Adopting Responsible Investment will have a positive impact on more than corporate behaviour. There's a growing body of research (link to article) that shows how an engaging with companies that you hold shares in can improve investment returns, by making sure that risks to investments caused by environmental, social or governance issues (ESG) are addressed. High profile investors are now taking action when they have concerns about ESG risk to their investments. Lothian pension fund is suing BP for the damage to its investment after an oil spill, which it said was caused by BP's negligence. The Rockefeller family, major shareholders and descendants of the company's founder, publicly challenged Exxon over its attitude to climate change, saying that it was failing to plan for the long term in a way which threatened the company. They also linked this issue to a governance one, indicating that the lack of independent board members who would bring a different perspective from the "company line" had exacerbated the problem.



What are the United Nations Principles for Responsible Investment?

UN PRI is a best-practice industry-led framework to ensure that environmental, social and governance risks are considered in investment decision making.

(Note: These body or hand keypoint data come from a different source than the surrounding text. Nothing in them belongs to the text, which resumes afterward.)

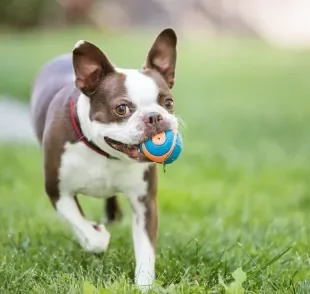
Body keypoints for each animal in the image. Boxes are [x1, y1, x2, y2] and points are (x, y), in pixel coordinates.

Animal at [29, 27, 179, 290]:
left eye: (168, 102)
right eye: (121, 109)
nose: (154, 117)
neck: (105, 152)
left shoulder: (145, 203)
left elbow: (146, 249)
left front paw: (144, 285)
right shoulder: (58, 191)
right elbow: (87, 231)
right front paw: (97, 234)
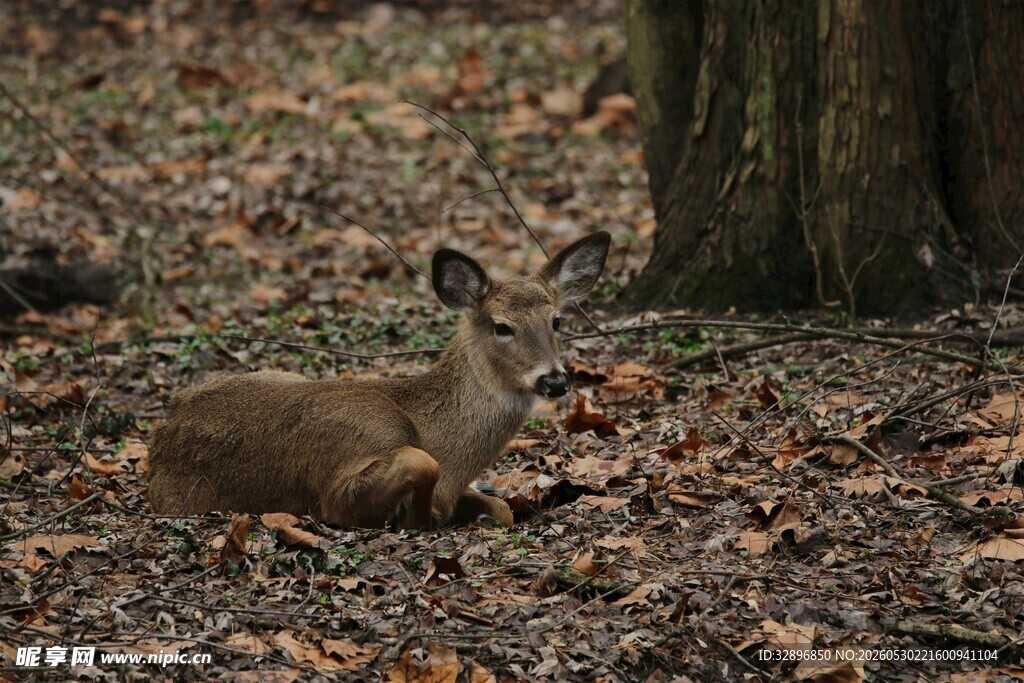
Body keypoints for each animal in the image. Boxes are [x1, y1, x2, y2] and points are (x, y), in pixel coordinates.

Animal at [148, 231, 610, 530]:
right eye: (501, 326)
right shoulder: (336, 489)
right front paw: (412, 519)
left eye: (556, 320)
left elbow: (503, 509)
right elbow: (421, 464)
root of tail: (161, 432)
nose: (555, 381)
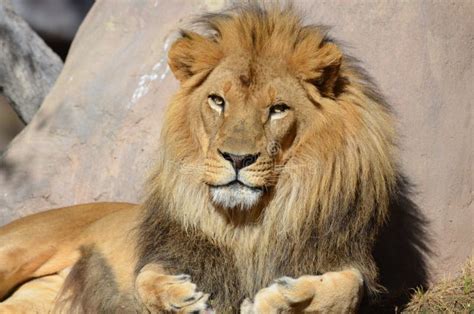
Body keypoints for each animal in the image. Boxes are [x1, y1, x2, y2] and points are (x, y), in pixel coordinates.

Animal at [0, 3, 400, 312]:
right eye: (218, 101)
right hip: (18, 247)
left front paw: (281, 298)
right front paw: (179, 296)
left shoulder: (346, 260)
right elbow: (145, 278)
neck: (248, 227)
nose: (237, 159)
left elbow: (348, 288)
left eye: (278, 109)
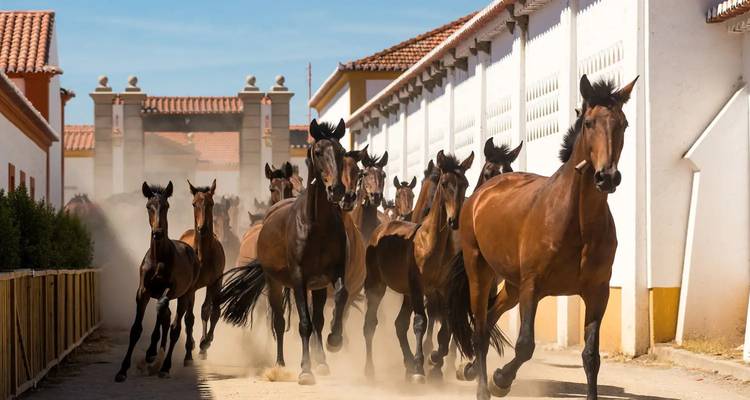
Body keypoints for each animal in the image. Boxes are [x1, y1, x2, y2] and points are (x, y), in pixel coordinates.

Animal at [115, 182, 200, 382]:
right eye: (149, 206)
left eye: (166, 206)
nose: (158, 233)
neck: (158, 259)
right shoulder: (143, 292)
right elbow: (136, 329)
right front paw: (123, 370)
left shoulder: (170, 290)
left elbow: (164, 312)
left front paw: (154, 356)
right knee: (166, 317)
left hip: (187, 294)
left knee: (176, 325)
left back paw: (166, 365)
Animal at [179, 179, 227, 360]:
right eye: (194, 204)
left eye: (211, 203)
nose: (202, 228)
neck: (203, 256)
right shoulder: (191, 288)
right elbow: (189, 317)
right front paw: (191, 347)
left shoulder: (215, 283)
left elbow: (210, 311)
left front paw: (204, 343)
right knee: (185, 312)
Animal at [219, 119, 353, 385]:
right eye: (318, 152)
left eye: (342, 151)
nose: (337, 189)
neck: (316, 225)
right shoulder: (299, 278)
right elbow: (303, 323)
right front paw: (305, 370)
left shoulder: (333, 273)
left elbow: (340, 298)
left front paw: (334, 341)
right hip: (275, 283)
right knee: (279, 322)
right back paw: (280, 364)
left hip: (316, 286)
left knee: (318, 321)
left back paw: (322, 361)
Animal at [362, 150, 474, 382]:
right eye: (444, 183)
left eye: (466, 184)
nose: (454, 220)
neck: (431, 243)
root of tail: (380, 228)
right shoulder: (418, 287)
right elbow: (421, 322)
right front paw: (420, 367)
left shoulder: (442, 290)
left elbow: (445, 328)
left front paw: (434, 360)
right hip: (377, 286)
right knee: (370, 324)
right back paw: (371, 370)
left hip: (406, 293)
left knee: (399, 324)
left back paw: (408, 364)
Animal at [448, 75, 638, 400]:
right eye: (589, 123)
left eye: (623, 124)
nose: (607, 177)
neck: (578, 222)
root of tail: (479, 197)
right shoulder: (533, 286)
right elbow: (525, 346)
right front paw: (501, 379)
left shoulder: (598, 292)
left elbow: (591, 356)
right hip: (481, 272)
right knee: (480, 329)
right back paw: (483, 386)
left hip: (512, 285)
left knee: (490, 318)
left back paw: (471, 370)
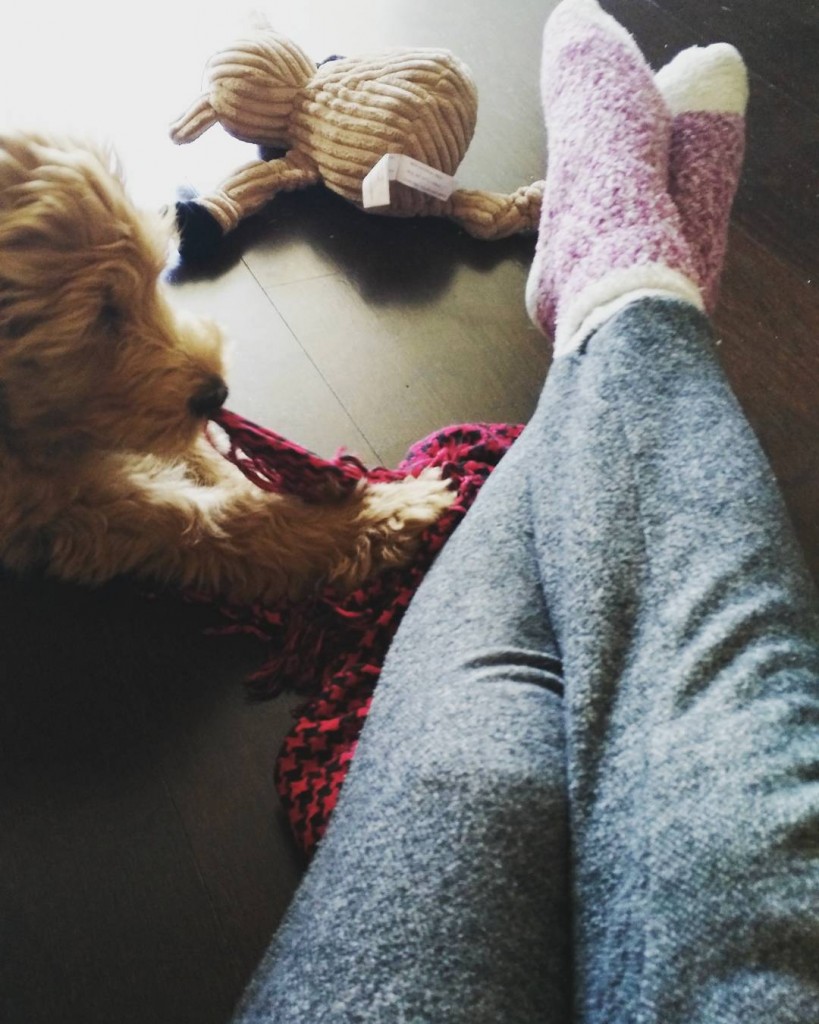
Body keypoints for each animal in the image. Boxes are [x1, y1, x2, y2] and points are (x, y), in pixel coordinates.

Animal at [0, 132, 454, 602]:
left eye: (155, 281)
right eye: (101, 315)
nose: (217, 393)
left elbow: (201, 451)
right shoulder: (72, 507)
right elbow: (213, 520)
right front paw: (379, 513)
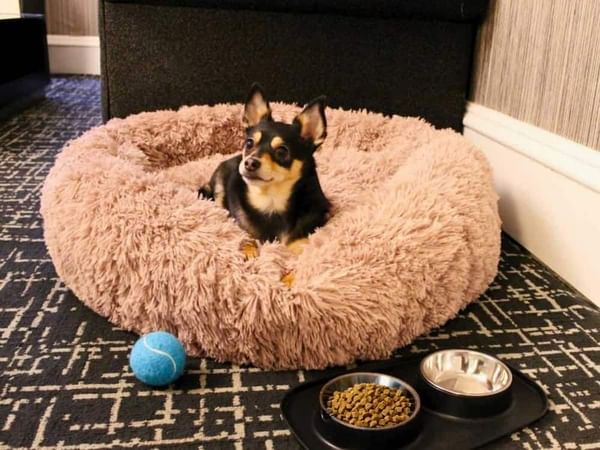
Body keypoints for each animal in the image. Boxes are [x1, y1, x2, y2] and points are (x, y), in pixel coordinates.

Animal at [199, 84, 330, 264]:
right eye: (249, 143)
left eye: (282, 151)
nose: (249, 162)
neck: (270, 201)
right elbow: (247, 236)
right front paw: (248, 249)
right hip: (219, 184)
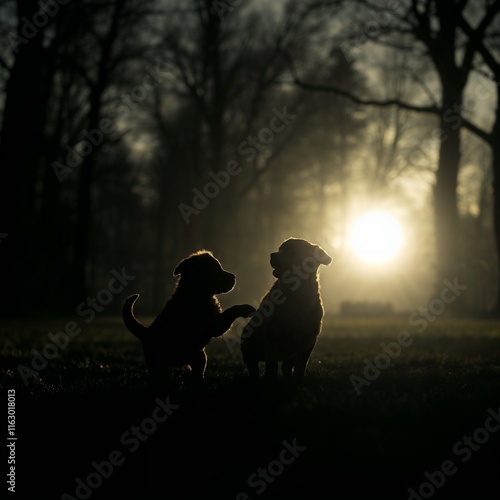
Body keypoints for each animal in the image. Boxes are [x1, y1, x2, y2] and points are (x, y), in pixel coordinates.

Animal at [121, 252, 254, 384]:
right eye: (215, 270)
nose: (234, 277)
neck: (196, 293)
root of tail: (146, 332)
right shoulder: (215, 324)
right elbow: (230, 312)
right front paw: (246, 308)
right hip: (159, 365)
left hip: (199, 356)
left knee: (197, 373)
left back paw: (203, 382)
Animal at [239, 238, 330, 382]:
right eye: (279, 249)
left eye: (290, 250)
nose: (272, 254)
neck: (297, 295)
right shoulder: (272, 334)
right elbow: (271, 364)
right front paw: (270, 378)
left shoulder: (310, 339)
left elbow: (301, 365)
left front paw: (298, 379)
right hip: (247, 339)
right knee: (253, 365)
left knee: (286, 366)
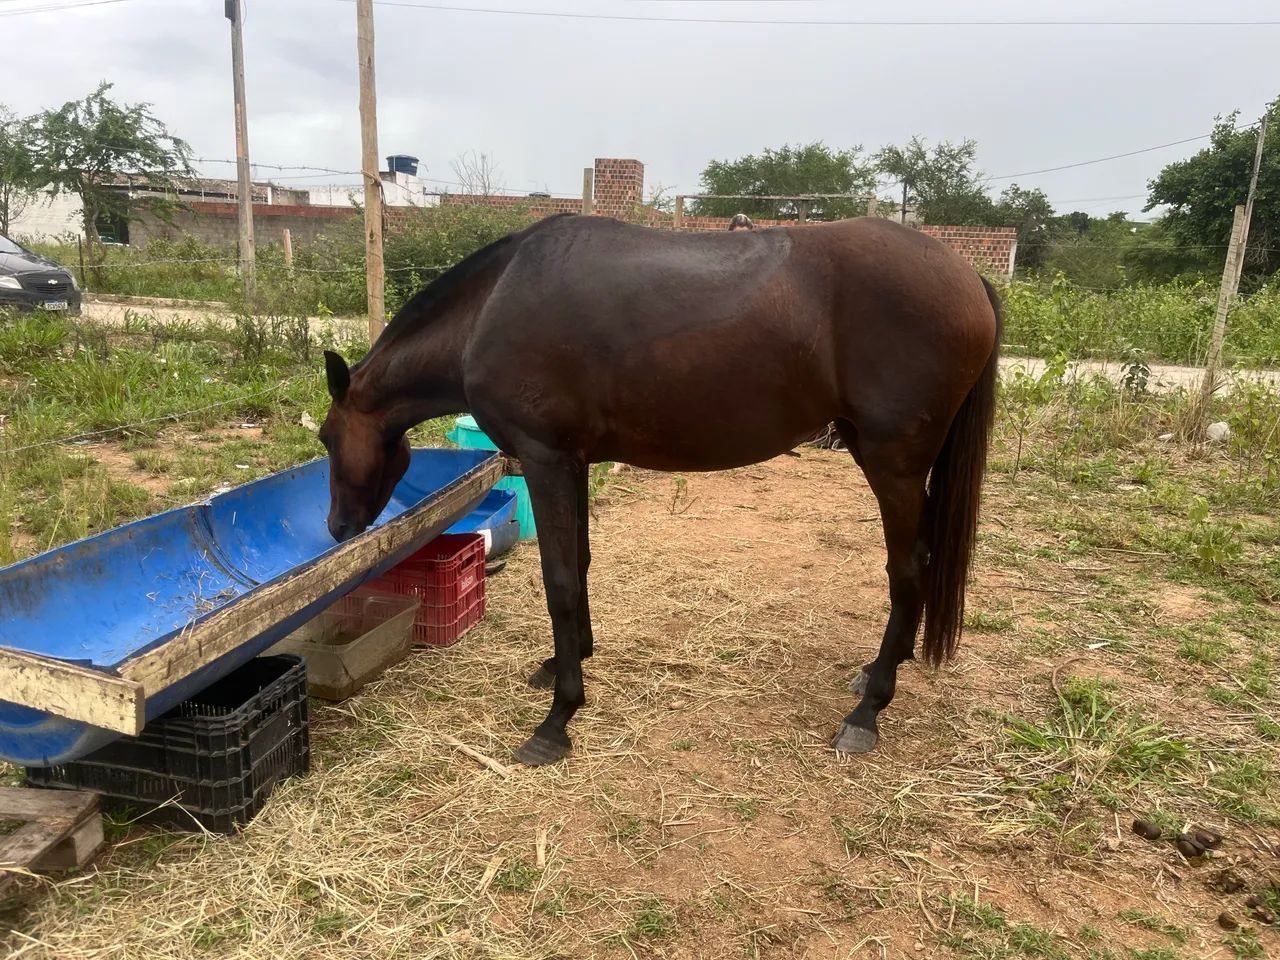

Signatories formally recognise that although financial returns are the most important thing when investing, but these cannot be considered independently of their social and environmental surroundings. They recognise that the beneficiaries of investments have concerns other than financial considerations, and that taking these into account can improve investment decision-making. UN PRI is a voluntary and aspirational framework, which suggests but does not prescribe methods for incorporating ESG consideration in investment decision-making. It also acts as a collaboration for signatories to work together on Responsible Investment issues, and to share the knowledge they build up.